SSA to create dozens of new datasets

Social Security Administration said it will be protecting against release of any personally identifiable information as it extracts new datasets for open government and transparency projects.

The datasets to be released in 2010 and 2011 include information on disability claims, disability appeals, retirement claims and earning. The data will be extracted from existing sources, such as the agency’s Case Processing Management System and Appeals Review Processing System, and scrubbed of personally identifying material, SSA said.

The Social Security Administration said it will create and release more than three dozen additional sets of data it is pulling from its information systems after scrubbing the data of personally identifiable information.

The agency has already released 22 datasets on Data.gov as part of the White House's open government and transparency program.
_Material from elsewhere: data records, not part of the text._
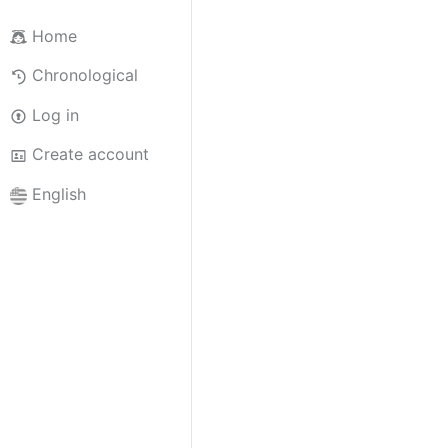
Home
Chronological
Log in
Create account
English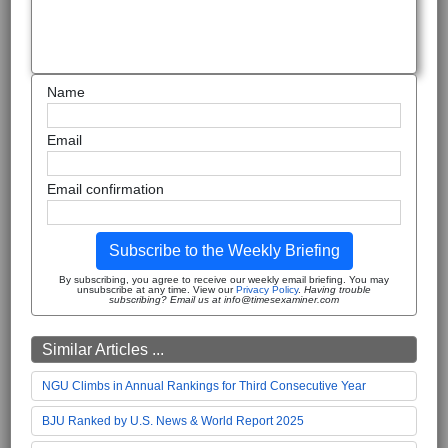
Name
Email
Email confirmation
Subscribe to the Weekly Briefing
By subscribing, you agree to receive our weekly email briefing. You may
unsubscribe at any time. View our
Privacy Policy
.
Having trouble
subscribing? Email us at info@timesexaminer.com
Similar Articles ...
NGU Climbs in Annual Rankings for Third Consecutive Year
BJU Ranked by U.S. News & World Report 2025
In the next phase, SSA plans to create and release additional high-value datasets.  The SSA outlines its plans in the “Data Inventory and Plan for Releasing High-Value Data” report posted on its website.


Related story:

Data.gov shows how not to do open government


“We will extract reports that contain summarized data so that even if the public combines our datasets with other data, no violations of privacy can occur,” the report states.

SSA officials also intend to run the new datasets by an internal review board to ensure they comply with security and privacy stipulations, they said.

Another group of more than two dozen high-value datasets will be released starting in 2012, including annual statistics for field office claims, disability claims filed via the Internet, disability claims accuracy, and the total number of SSA workers on duty.